[Direction]
Update the material from its first line through the line with "genus: Fagus", replacing "common name" with "vernacular name" and leaving every other part the same.

[Raw records]
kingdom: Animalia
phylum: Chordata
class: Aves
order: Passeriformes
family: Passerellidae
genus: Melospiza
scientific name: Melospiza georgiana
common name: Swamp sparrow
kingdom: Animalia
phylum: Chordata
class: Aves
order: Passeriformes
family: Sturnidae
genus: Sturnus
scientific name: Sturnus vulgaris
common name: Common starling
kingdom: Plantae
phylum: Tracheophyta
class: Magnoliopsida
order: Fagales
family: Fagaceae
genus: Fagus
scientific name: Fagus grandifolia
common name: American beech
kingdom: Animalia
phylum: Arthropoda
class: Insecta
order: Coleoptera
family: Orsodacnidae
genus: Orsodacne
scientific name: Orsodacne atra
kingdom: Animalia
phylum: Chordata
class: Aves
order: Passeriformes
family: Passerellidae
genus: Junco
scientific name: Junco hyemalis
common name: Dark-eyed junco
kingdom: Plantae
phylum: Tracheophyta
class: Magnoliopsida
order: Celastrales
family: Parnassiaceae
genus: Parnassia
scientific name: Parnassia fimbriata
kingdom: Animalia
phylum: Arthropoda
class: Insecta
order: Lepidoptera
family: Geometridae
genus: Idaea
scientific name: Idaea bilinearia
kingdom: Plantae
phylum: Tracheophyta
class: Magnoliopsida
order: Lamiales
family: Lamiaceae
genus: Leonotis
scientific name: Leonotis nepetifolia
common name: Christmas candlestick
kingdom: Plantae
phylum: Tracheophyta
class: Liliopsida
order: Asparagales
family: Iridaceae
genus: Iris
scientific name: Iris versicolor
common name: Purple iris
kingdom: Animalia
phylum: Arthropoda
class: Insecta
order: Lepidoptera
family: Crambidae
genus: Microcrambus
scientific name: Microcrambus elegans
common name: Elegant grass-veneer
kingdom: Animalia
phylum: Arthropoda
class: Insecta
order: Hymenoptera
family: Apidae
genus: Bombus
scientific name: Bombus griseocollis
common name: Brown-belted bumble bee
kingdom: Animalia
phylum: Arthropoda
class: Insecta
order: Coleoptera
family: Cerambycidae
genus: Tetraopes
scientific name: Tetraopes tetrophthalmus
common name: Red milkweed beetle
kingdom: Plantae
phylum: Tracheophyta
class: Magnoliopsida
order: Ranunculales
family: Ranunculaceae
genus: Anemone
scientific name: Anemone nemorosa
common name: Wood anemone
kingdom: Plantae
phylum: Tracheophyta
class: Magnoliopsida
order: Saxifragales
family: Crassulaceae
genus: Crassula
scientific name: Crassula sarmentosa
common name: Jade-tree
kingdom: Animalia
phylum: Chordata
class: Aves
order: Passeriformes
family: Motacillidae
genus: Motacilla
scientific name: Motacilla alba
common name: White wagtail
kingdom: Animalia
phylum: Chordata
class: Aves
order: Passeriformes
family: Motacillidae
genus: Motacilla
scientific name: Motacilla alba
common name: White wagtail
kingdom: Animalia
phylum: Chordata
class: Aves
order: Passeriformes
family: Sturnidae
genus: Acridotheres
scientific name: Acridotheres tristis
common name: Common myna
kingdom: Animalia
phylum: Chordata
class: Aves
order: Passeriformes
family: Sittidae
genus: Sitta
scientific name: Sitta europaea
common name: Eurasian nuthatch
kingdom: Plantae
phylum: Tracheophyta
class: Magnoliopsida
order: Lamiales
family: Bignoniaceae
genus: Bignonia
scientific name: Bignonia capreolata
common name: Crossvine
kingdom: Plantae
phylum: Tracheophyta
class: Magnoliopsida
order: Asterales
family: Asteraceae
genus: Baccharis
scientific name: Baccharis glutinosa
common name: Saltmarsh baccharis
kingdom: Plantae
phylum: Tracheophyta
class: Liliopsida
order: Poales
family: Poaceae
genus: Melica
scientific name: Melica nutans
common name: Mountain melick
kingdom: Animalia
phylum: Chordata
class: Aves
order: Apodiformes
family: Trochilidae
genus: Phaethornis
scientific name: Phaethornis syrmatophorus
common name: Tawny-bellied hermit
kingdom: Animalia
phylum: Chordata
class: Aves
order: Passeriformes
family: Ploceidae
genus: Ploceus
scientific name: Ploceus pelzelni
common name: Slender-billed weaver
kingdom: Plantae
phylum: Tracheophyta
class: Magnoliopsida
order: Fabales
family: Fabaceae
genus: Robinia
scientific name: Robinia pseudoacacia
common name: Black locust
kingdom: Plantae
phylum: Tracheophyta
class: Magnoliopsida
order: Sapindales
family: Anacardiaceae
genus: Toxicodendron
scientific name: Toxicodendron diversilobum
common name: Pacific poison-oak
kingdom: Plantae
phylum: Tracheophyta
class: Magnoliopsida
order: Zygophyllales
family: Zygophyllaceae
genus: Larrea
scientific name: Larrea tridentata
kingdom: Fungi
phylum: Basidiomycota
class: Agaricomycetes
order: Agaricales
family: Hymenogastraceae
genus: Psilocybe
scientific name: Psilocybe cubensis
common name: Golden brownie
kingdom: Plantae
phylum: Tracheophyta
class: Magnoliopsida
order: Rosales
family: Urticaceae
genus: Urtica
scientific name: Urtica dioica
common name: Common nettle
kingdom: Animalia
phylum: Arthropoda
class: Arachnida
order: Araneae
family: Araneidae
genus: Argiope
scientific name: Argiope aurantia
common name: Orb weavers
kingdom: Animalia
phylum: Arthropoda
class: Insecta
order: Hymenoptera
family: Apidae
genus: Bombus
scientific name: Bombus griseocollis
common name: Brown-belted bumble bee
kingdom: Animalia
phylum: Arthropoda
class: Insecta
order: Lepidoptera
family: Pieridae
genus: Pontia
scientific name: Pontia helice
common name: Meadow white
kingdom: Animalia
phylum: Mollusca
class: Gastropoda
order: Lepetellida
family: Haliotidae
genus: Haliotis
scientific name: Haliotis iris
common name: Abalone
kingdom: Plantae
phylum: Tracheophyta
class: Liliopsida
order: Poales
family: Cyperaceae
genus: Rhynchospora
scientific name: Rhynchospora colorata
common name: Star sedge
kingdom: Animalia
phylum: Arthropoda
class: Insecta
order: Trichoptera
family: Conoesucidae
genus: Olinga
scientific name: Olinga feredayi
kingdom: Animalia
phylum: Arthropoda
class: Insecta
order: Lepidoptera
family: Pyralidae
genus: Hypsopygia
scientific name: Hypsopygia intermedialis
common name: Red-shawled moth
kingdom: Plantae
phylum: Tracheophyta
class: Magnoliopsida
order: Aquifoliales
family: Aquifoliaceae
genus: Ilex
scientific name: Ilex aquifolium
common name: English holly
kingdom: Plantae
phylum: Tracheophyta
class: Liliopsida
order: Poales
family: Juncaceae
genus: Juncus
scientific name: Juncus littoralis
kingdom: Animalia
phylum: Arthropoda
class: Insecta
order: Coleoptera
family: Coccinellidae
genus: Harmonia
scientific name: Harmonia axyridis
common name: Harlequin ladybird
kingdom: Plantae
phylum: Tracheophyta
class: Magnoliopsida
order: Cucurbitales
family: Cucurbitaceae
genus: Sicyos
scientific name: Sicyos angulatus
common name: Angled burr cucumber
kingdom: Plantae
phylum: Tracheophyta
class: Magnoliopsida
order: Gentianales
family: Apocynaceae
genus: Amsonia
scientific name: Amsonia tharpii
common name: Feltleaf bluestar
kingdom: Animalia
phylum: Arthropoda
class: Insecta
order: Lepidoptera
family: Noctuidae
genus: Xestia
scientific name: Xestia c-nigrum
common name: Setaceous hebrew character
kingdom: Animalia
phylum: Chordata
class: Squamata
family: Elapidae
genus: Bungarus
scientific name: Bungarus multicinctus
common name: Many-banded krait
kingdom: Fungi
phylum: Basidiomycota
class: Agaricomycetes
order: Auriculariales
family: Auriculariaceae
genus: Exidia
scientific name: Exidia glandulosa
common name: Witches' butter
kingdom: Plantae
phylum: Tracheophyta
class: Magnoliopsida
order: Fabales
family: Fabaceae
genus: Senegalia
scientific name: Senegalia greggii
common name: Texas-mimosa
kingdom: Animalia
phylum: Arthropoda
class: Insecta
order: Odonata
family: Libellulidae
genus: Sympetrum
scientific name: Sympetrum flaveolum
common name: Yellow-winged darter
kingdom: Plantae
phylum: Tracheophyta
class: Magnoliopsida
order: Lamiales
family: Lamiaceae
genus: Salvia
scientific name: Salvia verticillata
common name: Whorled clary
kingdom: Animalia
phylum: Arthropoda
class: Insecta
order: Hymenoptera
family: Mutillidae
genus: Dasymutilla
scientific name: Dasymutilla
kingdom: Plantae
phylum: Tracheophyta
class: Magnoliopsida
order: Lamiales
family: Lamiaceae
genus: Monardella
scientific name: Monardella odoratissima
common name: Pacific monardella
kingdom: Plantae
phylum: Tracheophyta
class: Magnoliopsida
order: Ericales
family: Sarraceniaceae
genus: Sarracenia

[Solution to this exercise]
kingdom: Animalia
phylum: Chordata
class: Aves
order: Passeriformes
family: Passerellidae
genus: Melospiza
scientific name: Melospiza georgiana
vernacular name: Swamp sparrow
kingdom: Animalia
phylum: Chordata
class: Aves
order: Passeriformes
family: Sturnidae
genus: Sturnus
scientific name: Sturnus vulgaris
vernacular name: Common starling
kingdom: Plantae
phylum: Tracheophyta
class: Magnoliopsida
order: Fagales
family: Fagaceae
genus: Fagus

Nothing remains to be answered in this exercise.